Time-resolved measurements of OH and HO2 product formation in pulsed-photolytic chlorine atom initiated oxidation of neopentane
Abstract
The time-resolved production of HO2 and OH has been measured in pulsed-photolytic Cl-initiated oxidation of neopentane (2,2-dimethylpropane) between 573 and 750 K. The initial reaction in the oxidation process is the reaction of the neopentyl radical (R), formed by Cl + neopentane, with O2. The neopentylperoxy radical (RO2) formed can then isomerize to a hydroperoxyalkyl radical (QOOH) and dissociate. The production of HO2 in the neopentane oxidation is attributed to secondary reaction of the RO2 or QOOH radicals, since the neopentylperoxy radical cannot form a conjugate alkene + HO2, and formation of 1,1-dimethylcyclopropane + HO2 is energetically inaccessible.

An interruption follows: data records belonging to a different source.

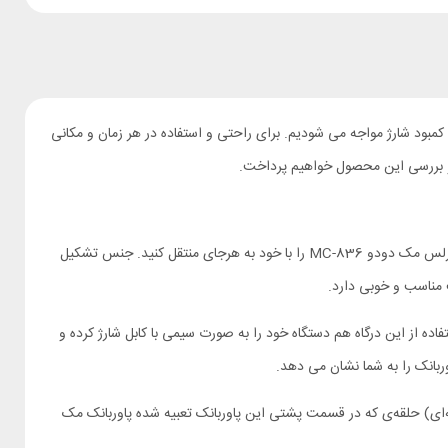
مبود شارژ مواجه می شودیم. برای راحتی و استفاده در هر زمان و مکانی
دارد. با توجه به این وزن و ابعاد شما می توانید پاوربانک وایرلس مک دودو MC-836 را با خود به هرجای منتقل کنید. جنس تشکیل
 مناسب و خوبی دارد.
تفاده از این درگاه هم دستگاه خود را به صورت سیمی با کابل شارژ کرده و
وربانک را به شما نشان می دهد.
 می توانید با باز کردن (360 درجه‌ای) حلقه‌ی که در قسمت پشتی این پاوربانک تعبیه شده پاوربانک مک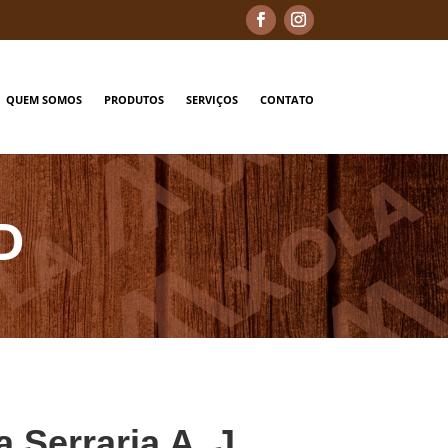
QUEM SOMOS
PRODUTOS
SERVIÇOS
CONTATO
D
a Serraria A. J.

Significant HO2 formation is measured above 623 K, and the formation of HO2 increases with increasing temperature. The overall amount of HO2 produced increases with increasing O2 at 673 K, consistent with the proposed role for QOOH + O2 in chain branching for this system. A simple kinetic model is constructed based on comparison with previous time-dependent master equation calculations of analogous processes in the reaction of n-propyl with O2. The present experimental results require inclusion of formally direct pathways for several chemical activation reactions, especially direct production of OH from R + O2. Estimation of these direct components by analogy with n-propyl + O2 is reasonably successful. The isomerization from RO2 to QOOH is found to be significantly larger than previously proposed. A possible course towards a generally applicable theoretically-based model for alkyl radical oxidation is suggested.